Tuesday, November 10, 2009

Of Song and Seasons

Every season has its song. The music of Fall is decidedly different from the music of Summer, Spring and Winter. Vivaldi thought as much. So did Keats and Byron and Eliot. The changing of seasons has inspired artists since time immemorial. The earth acts differently depending on the season: In the summer one won't see yellow leaves scuttling down city streets; or feel the brace of a cool morning; nor would one behold the ambiguous sunlight glittering on the water at a slant. Those phenomena belong to the Fall of the year, when the ways of earth mature and ripen and slow down to take account...of the harvest...of mutability...of waning light...the coming cold...of our dead....the music now in a minor key.

The liturgical life of the church is emblematic of the way we live according to season. We begin Advent soon. We leave off reading about the life, teaching and ministry of Jesus, and we recount again the prophecies of renewal and restoration, and we remember the promise and hope of a new birth that bears profound possibility as to the way ahead. We do this as the light lessens.
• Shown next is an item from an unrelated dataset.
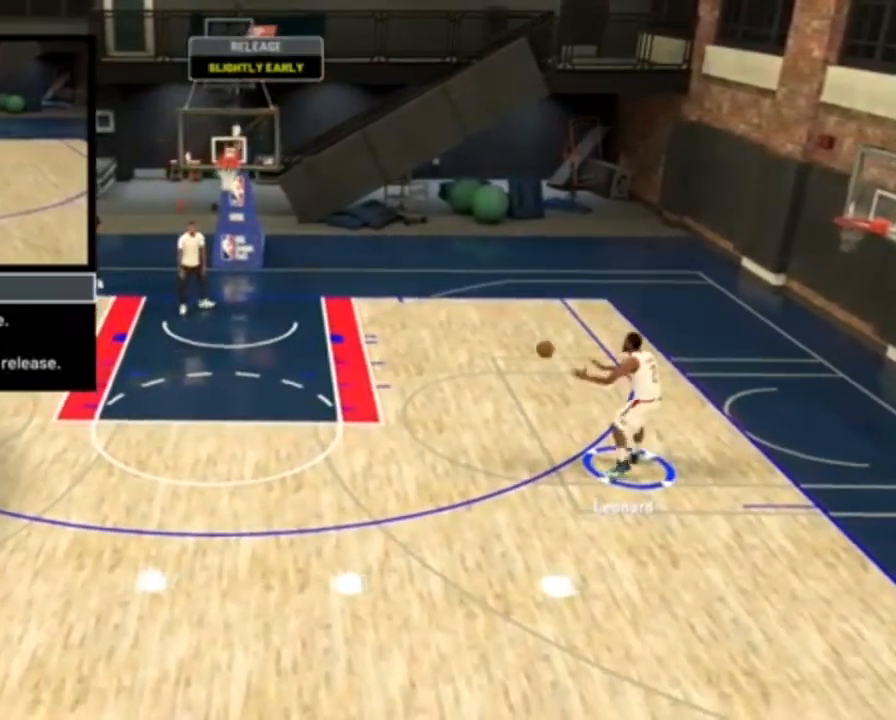
{"buttons": [], "right_stick": "center", "events": []}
The service music will be different, the hymnody, the vestments change, the procession changes...All pointing to the reality that the earth and our lives in earth participate in a mysterious and beautiful transience, divine process set to song, that animates the universe entire... the becoming that is and is to come.

Pay attention to the truth of the season...for seasons sing of truth...pay attention, for this season of "mists and mellow fruitfulness" won't last...seasons beget new seasons that sing their version of truth too; but for now the earth begins sacred rest, accounting for what is gleaned and what is lost...and begins preparation for sleep...sleep in hope of season come round again, as if for the first time.

1 comment:

Rob Gray said...

Scatter, as from an unextinguished hearth
Ashes and sparks, thy words among mankind!
Be through thy lips to unawakened Earth

The trumpet of a prophecy! O Wind,
If Winter comes, can Spring be far behind?